+++ ФРАГМЕНТ ТЕКСТА
Нередко заключенные прямо переходят к активным действиям: захватывают заложников, разрушают здания, ломают станки и т. д. Бывает, что подобные «начинания» кончаются побоищем, ибо всегда находятся заключенные, не желающим участвовать в таких деяниях.
В последнее время в прессе появилось немало публикаций, где заключенные представляются несведущему читателю этакой серой, забитой массой, подавленными администрацией людьми, добрыми, жалкими. Есть и такие. Жизнь в местах заключения, конечно, унижает человека. Однако многие из них, совершив преступления на свободе, достаточно дерзкие и жестокие, «меняют кожу» в местах лишения свободы, умело маскируются, способны вызвать к себе жалость при встречах с легковерными людьми, не знающими, за что тот или иной человек оказался в местах заключения. Они же способны к совершению тяжких преступлений, сами унижают подчиняющихся им людей. Надо быть весьма осторожными в оценках людей, способных подчас к полному перевоплощению.
++++++
▶ _СПИСОК ЗАДАНИЙ_:
A: Какими, согласно фрагменту о заключенных, их представляют несведущему читателю многие недавние публикации в прессе?
B: Продолжите фрагмент о заключенных, начав сразу после его последнего предложения.
+++ ИСХОДНЫЕ ДАННЫЕ
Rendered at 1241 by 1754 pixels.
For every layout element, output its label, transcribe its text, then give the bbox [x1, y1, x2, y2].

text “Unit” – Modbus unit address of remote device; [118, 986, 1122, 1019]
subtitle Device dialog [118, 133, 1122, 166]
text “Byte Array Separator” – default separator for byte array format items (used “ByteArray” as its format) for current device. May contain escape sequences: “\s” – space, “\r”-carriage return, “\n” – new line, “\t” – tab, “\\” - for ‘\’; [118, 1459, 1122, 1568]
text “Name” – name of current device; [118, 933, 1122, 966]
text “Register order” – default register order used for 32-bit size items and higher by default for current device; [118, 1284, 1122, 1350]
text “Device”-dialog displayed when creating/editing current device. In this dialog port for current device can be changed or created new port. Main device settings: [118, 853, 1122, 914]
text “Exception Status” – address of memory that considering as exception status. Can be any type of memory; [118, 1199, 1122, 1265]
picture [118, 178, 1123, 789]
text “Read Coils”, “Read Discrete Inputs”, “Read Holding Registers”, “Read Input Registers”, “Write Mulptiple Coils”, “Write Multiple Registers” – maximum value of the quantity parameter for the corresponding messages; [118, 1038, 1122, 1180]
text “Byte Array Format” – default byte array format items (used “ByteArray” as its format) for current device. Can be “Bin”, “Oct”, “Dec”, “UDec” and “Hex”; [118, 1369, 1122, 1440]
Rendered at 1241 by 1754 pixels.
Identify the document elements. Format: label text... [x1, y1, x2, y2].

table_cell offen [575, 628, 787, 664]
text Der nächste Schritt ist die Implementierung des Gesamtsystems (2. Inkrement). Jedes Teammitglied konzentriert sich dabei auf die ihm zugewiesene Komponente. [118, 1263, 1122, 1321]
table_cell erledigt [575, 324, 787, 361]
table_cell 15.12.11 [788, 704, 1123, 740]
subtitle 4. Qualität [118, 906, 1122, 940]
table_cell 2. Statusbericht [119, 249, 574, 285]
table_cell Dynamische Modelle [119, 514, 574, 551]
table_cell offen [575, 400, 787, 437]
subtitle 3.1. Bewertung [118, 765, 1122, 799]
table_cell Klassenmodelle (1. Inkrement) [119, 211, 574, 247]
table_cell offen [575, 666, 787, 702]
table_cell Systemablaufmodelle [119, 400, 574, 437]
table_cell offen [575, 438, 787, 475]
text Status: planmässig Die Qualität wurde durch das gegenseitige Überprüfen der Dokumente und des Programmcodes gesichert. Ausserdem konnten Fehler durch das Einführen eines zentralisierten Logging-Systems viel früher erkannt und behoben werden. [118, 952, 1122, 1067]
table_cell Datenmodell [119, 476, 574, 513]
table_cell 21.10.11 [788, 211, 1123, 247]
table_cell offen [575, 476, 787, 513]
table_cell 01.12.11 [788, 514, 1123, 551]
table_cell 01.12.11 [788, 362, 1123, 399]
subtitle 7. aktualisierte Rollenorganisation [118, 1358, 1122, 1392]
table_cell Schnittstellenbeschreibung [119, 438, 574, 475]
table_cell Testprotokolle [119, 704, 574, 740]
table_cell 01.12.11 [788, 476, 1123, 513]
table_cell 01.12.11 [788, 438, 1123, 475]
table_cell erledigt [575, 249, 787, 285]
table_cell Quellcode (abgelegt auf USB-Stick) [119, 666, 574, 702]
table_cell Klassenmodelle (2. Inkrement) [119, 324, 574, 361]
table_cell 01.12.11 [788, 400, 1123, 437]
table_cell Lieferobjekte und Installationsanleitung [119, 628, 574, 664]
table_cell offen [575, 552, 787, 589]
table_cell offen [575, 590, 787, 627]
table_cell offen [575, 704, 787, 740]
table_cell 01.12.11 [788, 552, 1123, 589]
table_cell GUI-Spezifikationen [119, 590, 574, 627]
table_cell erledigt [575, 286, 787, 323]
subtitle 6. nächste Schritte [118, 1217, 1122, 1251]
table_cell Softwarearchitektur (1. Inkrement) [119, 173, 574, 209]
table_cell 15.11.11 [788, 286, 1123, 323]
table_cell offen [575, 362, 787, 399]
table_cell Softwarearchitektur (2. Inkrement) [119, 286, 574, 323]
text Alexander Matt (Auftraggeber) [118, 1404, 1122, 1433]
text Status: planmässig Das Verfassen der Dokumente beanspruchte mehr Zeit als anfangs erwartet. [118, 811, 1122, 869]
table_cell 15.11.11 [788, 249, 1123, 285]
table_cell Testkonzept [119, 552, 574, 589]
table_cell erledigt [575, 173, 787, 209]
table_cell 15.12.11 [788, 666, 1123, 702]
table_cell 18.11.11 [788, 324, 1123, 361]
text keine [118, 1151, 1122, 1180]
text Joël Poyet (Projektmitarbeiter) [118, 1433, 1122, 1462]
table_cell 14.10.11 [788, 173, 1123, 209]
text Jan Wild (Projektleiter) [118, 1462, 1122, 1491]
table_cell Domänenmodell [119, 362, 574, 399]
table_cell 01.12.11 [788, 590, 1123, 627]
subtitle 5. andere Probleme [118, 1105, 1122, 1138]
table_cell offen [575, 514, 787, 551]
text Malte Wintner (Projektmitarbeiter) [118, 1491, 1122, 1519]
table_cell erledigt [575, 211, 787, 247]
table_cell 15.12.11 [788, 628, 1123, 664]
++++++
▶ _ОТВЕТЫ_:
A: Серой, забитой массой, подавленными администрацией людьми, добрыми и жалкими.

B:
Следует также иметь в виду одну психологическую особенность взаимного влияния заключенных на своих воспитателей и, наоборот, воспитателей на заключенных. Не нужно делать вид, что жестокие нравы, царящие среди преступников, и их аморализм не оказывают влияния на тех, кто должен противостоять им и перевоспитывать. Многие воспитатели берут себе «на вооружение» повседневную жестокость, поскольку видят, как послушно ведут себя те, которых таким образом «воспитывают». Иногда стирается грань между дозволенными методами принудительного воздействия и незаконными, что в конечном счете приводит тоже к специфическим преступлениям, совершенным уже самими сотрудниками мест заключения в отношении тех, кого они призваны воспитывать. Есть и другие формы такой преступности, когда, например, «воспитатели» вступают в сговор с «воспитуемыми», организовывают им «доставку» наркотиков, алкоголя и т. д. Человек, попавший в такую обстановку, может не выдержать ее не только психологически, но и психически. Поэтому удивляться, что среди заключенных немало невропатов и людей с дефектами психики, не приходится. Не всегда выдерживают и воспитатели. Это только со стороны можно предъявлять к ним претензии и говорить, что они плохо работают. Не всё так просто. Особенно если добавить к этому наличие оружия, которое приходится применять.
В США как-то был проведен эксперимент, когда несколько студентов юридического факультета одного из университетов анонимно были определены в одну из тюрем. О том, что это студенты, не знали ни заключенные, ни надзорный состав тюрьмы. Понадобилось примерно 10 дней, чтобы студенты восприняли все правила поведения заключенных и стали еще более агрессивными. Иначе они подверглись бы многочисленным издевательствам. В то же время некоторые из них обнаружили признаки психических расстройств. Всех их срочно пришлось «выводить» из тяжкого эксперимента.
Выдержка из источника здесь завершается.